@DoubleTrouble99
Agree that EU FoM favours EU migration over rest of world and accept that an abundance of cheap labour (native or foreign) likely suppresses wages for low-skilled roles at least to some extent - think there are BoE and LSE studies showing this effect is minimal though. Accept that FoM means that there is a large supply of cheap(ish) foreign labour available to UK businesses - note RoW labour pool is presumably cheaper than EU i.e. minimum wage or less if employer willing to break the law. Agree that with current rules, only a withdrawal from SM (i.e. no-deal or Canada-type deal) would end FoM and return immediate control of immigration policy to UK gov.
Problem is with Brexit as the solution to these issues, both in terms of effectiveness and the balance of costs/benefits. Don't think we can avoid immigration at low-skill end of the market - e.g. UK has aging population that needs care services, UK labour force not likely in short-term to take up agricultural roles (even with wage increases), etc ... Result - immigration continues to happen from RoW (and some EU) thereby continuing to suppress low-skill wages and continuing/exacerbating cultural issues arising from mass migration (suspect many leavers would be more comfortable with EU migration than RoW).

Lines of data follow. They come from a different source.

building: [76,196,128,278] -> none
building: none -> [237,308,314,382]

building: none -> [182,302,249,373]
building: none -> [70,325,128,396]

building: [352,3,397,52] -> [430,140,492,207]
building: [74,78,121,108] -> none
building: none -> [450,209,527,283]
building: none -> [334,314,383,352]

The cost of leaving the SM without some form of low/no friction border (across UK not just NI) will likely result in substantial UK JIT manufacturing & aerospace job-losses (100,000s jobs) at least. Personally think it'll likely be worse with finance, pharma, IT, agriculture, fishing, etc ... all affected adversely in one way or another. Overall effect - big recession and widespread misery for us and most importantly our DC for many years. Moreover, in the longterm, UK will be systemically disadvantaged without benefits of collective bargaining and without the benefits of frictionless access to larger markets such as EU, NAFTA, etc ... most international businesses (inc. UK operations that get big enough) will look to base themselves within these areas. Worth noting, that only these large area trading blocks have sufficient impact on multi-nationals to contain/influence their poor behaviour (e.g. tax avoidance).

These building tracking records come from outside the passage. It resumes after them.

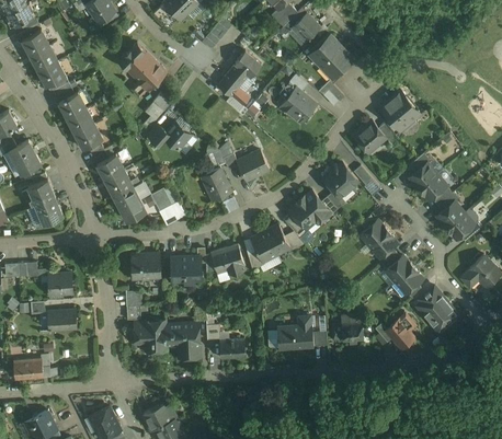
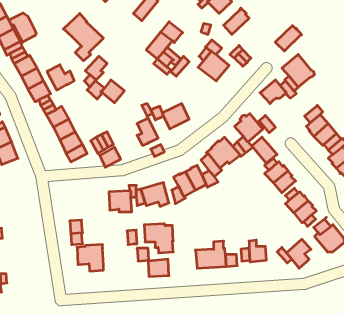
building: none -> [9,13,36,42]
building: [320,47,352,78] -> [275,26,302,51]
building: none -> [47,65,74,90]
building: none -> [252,137,277,163]
building: [132,253,160,278] -> none
building: [48,273,72,293] -> none
building: [47,309,77,331] -> none
building: [164,323,199,358] -> [144,224,173,253]

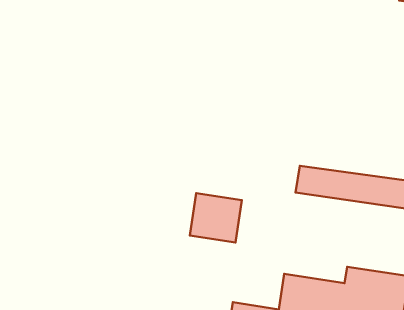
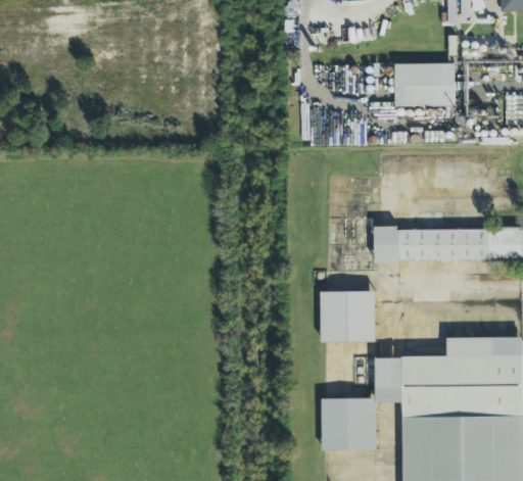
building: none -> [395,63,456,106]
building: [190,193,242,242] -> [322,291,376,341]

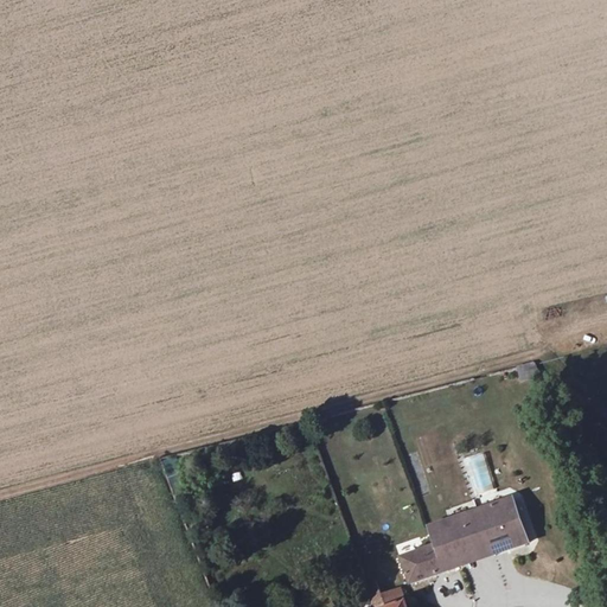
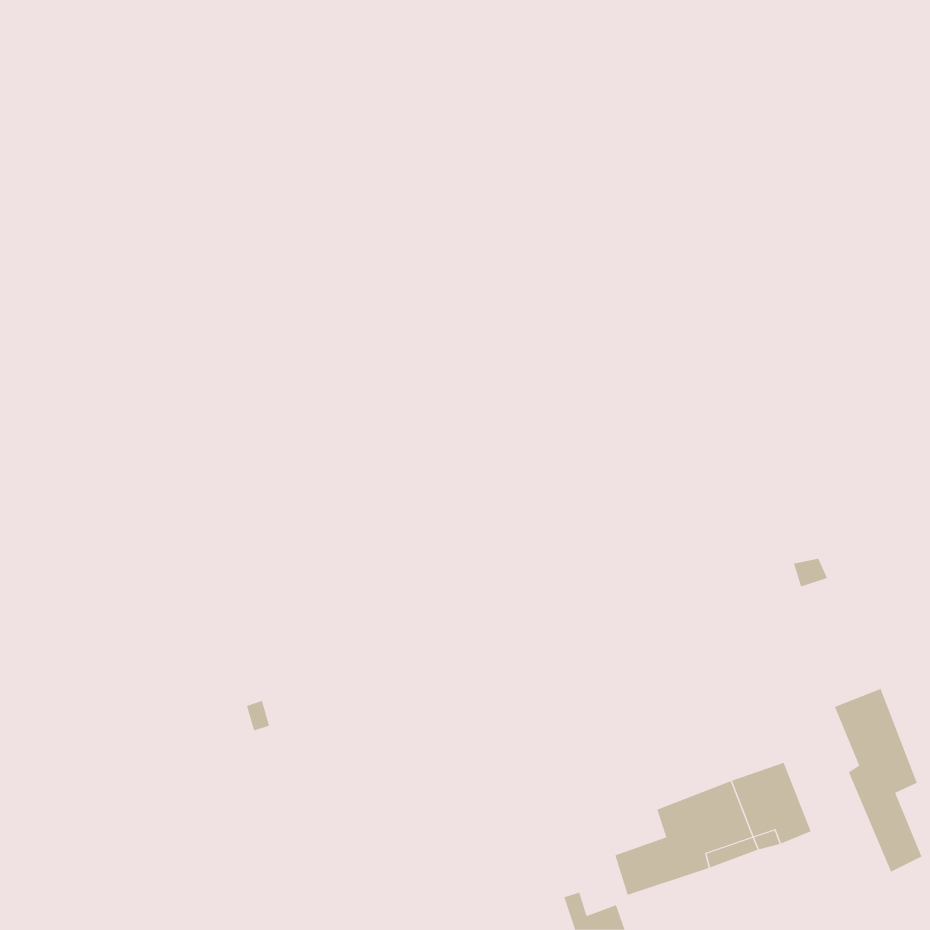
building: none -> [834,688,922,873]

EEA/EFTA+CU with staged 10+ year exit roadmap and top-down drive to decouple UK economy from EU would at least avoid deep recession. Better still remain - make common cause with other nations with concerns over EU freedoms - set sensible limits, keep freedoms for our DC within limits, keep UK manufacturing (or even expand it after Brexit is forgotten), retain our IPR and leadership within EU, etc ... Accept that its a big reverse and alot to ask of leavers but better that than knowingly forcing UK DC into a bleak position, no?